### ACTIVITY
Without the pictures, set down everything in the listing exactly.

### AVAILABLE DATA
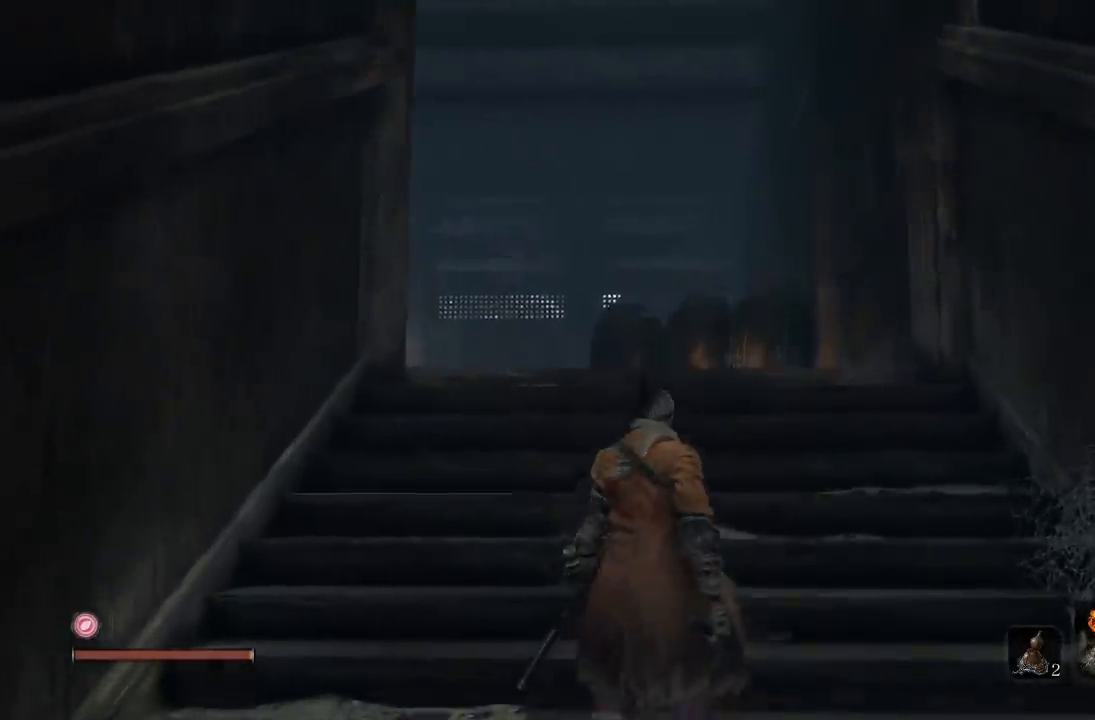
{"buttons": [], "left_stick": "center", "right_stick": "center", "button_events": []}
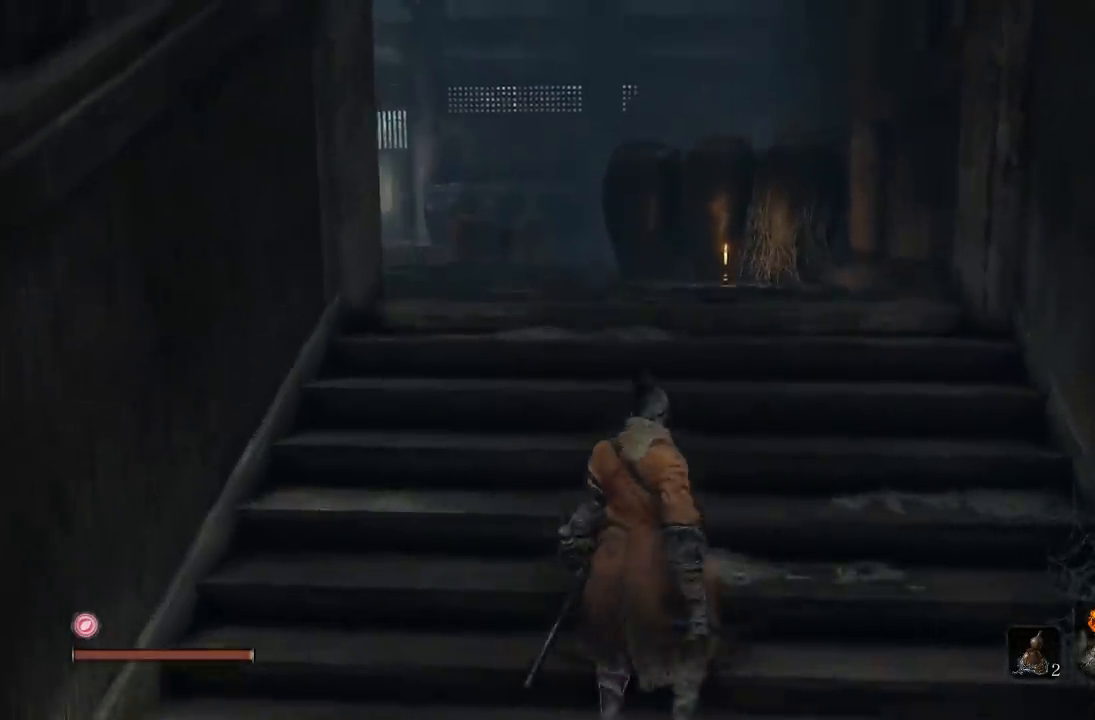
{"buttons": [], "left_stick": "up-right", "right_stick": "center", "button_events": []}
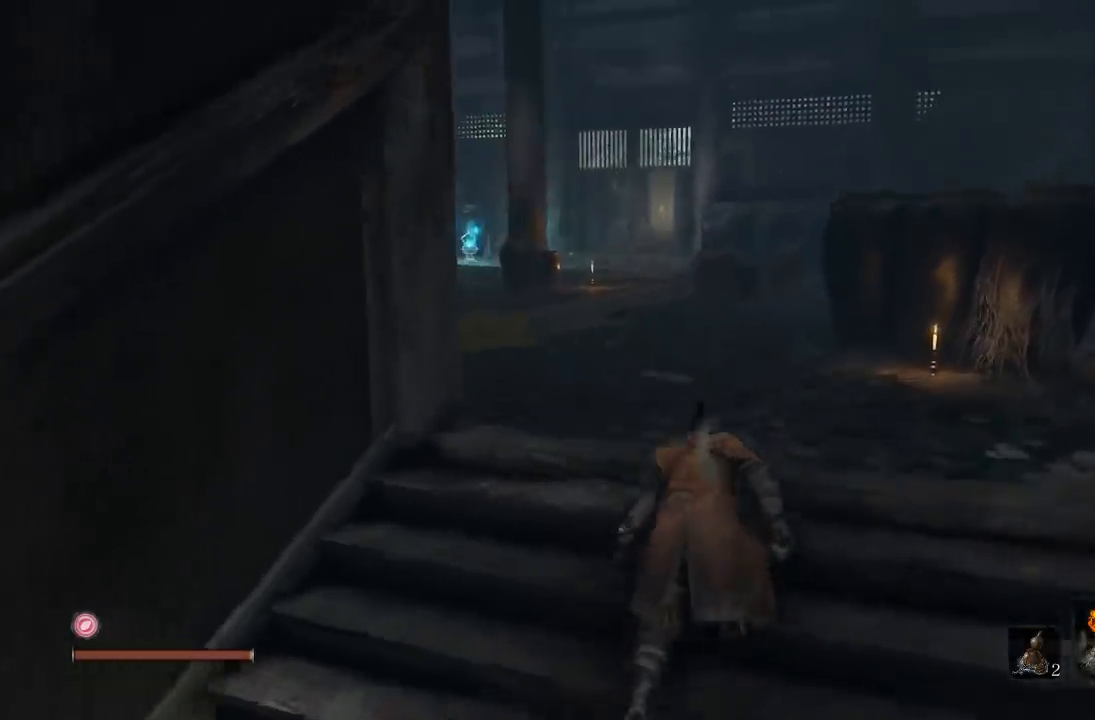
{"buttons": [], "left_stick": "center", "right_stick": "left", "button_events": []}
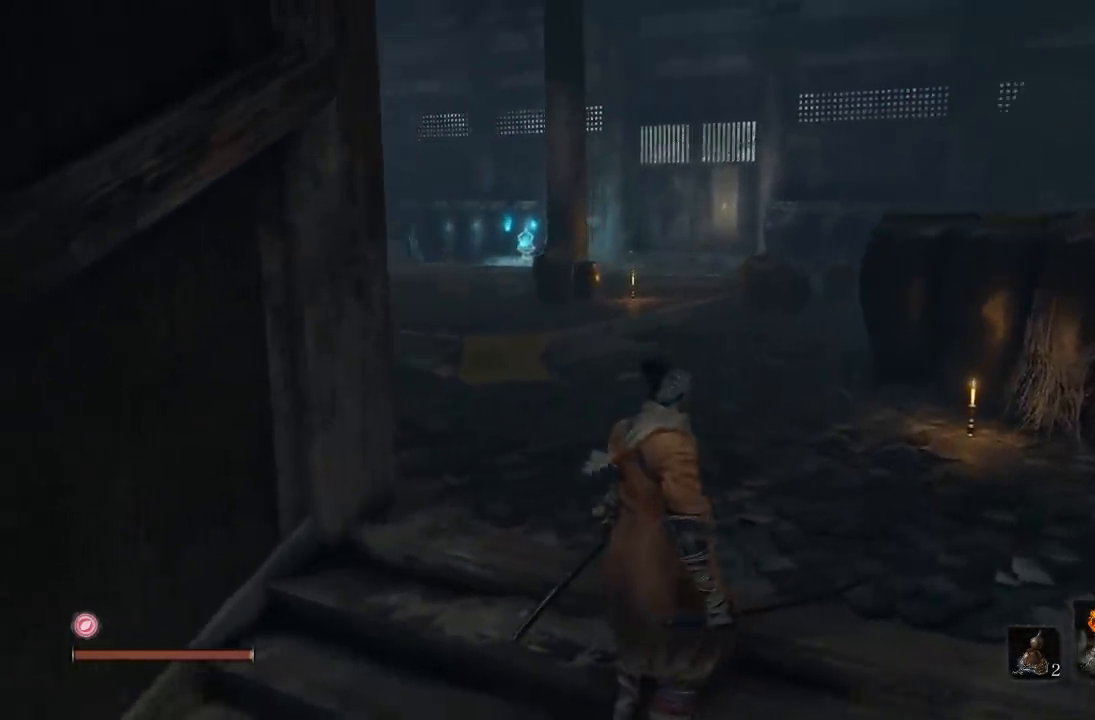
{"buttons": [], "left_stick": "up-right", "right_stick": "center", "button_events": []}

### RESPONSE
{"buttons": [], "left_stick": "center", "right_stick": "center", "button_events": []}
{"buttons": [], "left_stick": "up-right", "right_stick": "center", "button_events": []}
{"buttons": [], "left_stick": "center", "right_stick": "left", "button_events": []}
{"buttons": [], "left_stick": "up-right", "right_stick": "center", "button_events": []}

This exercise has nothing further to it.